Community Engagement:
- Adds contribution guide: https://github.com/NVIDIA/nccl/blob/master/CONTRIBUTING.md
- Adds NCCL_SOCKET_POLL_TIMEOUT_MSEC which allows waiting instead of spinning during bootstrap in order to reduce CPU usage. (Github PR #1759)
- Fixes segfault in ncclGin initialization that can happen if ncclGinIbGdaki.devices() fails after init() succeeds. (Github PR #1881)
- Fixes crash that can happen when calling p2p and then collectives while using the same user buffer. (Github Issue #1859)
- Fixes bug that was lowering performance on some sm80 or earlier machines with one NIC per GPU. (Github Issue #1876)
- Clears non-fatal CUDA errors so they do not propagate. (Pytorch Issue #164402)

Other Improvements:
- Improves performance of large-size AllGather operations using symmetric memory buffers on Blackwell by transparently switching to CE collectives.
- Improves the default number of channels per net peer for all-to-all, send, and recv to achieve better performance.
- Improves performance tuning of 256M-512M message sizes on Blackwell for AllReduce.
- Enables built-in symmetric kernels only on fully connected nvlink systems, as PCIE systems do not perform as well.
- Prints git branch and commit checksum at the INFO level during NCCL initialization.
- Improves support for symmetric window registrations on CUDA versions prior to 12.1.
- Relaxes symmetric buffer registration requirements for collectives so that users can leverage the symmetric kernels with only one of the buffers being registered, when possible.
- All2all, send, recv now obey NCCL_NETDEVS_POLICY. For these operations, NCCL will now by default use a subset of available network devices as dictated by the Network Device Policy.
- Fixes a hang on GB200/300 + CX8 when the user disables GDR.
- Fixes a bug that could cause AllReduce on ncclFloat8e4m3 to yield “no algorithm/protocol available”.
- ncclCommWindowRegister will now return a NULL window if the system does not support window registration.
- More prominent error when cuMulticastBind fails and NCCL_NVLS_ENABLE=2.
- Upgrades to doca gpunetio v1.1.

Known Limitations:
- Since Device API was experimental in 2.28.x, applications that use the Device API in v2.28 may need modifications to work with v2.29.
- One-sided host APIs (e.g. ncclPutSignal) currently do not support graph capture.

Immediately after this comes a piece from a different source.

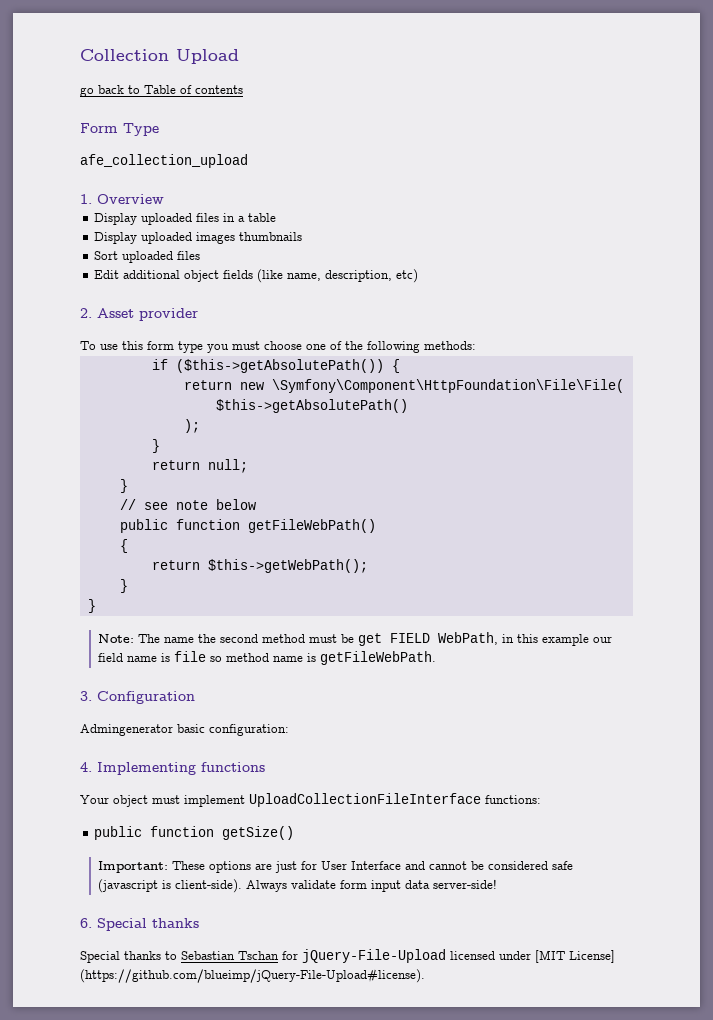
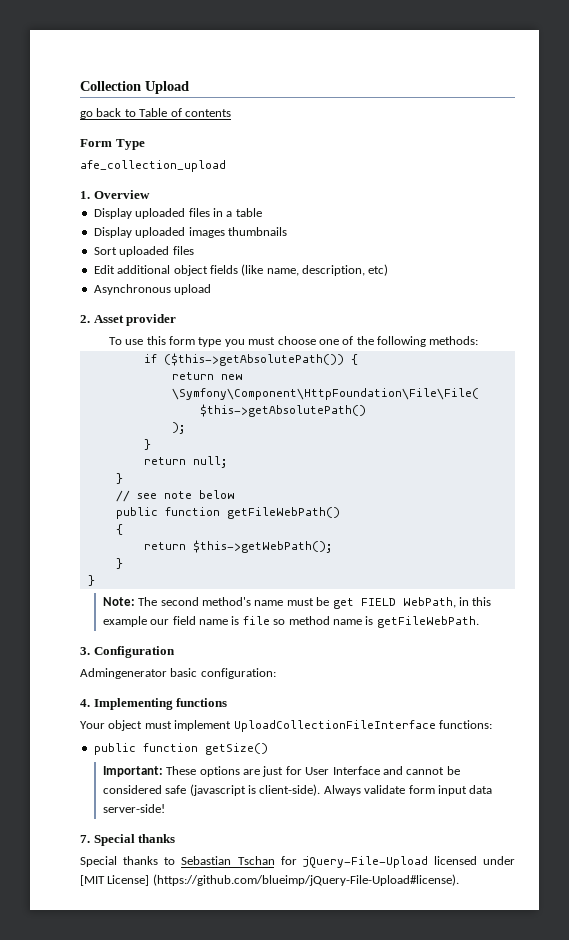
(419, 276) none -> [93,284,212,295] // Asynchronous upload
[163,634,305,643] name the second method -> [160,597,284,606] second method's name
[80,918,92,928] 6. -> [80,835,90,843] 7.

Future releases will add cuda graph support.
- The improved AllGatherV support breaks the NCCL profiler support for ncclBroadcast operations, limiting visibility to API events. NCCL_ALLGATHERV_ENABLE=0 can be used as a workaround until it is fixed in a future release.
- NCCL4Py (experimental) has a known issue with cuda.core 0.5.0. We currently recommend using cuda.core 0.4.1 with nccl4py.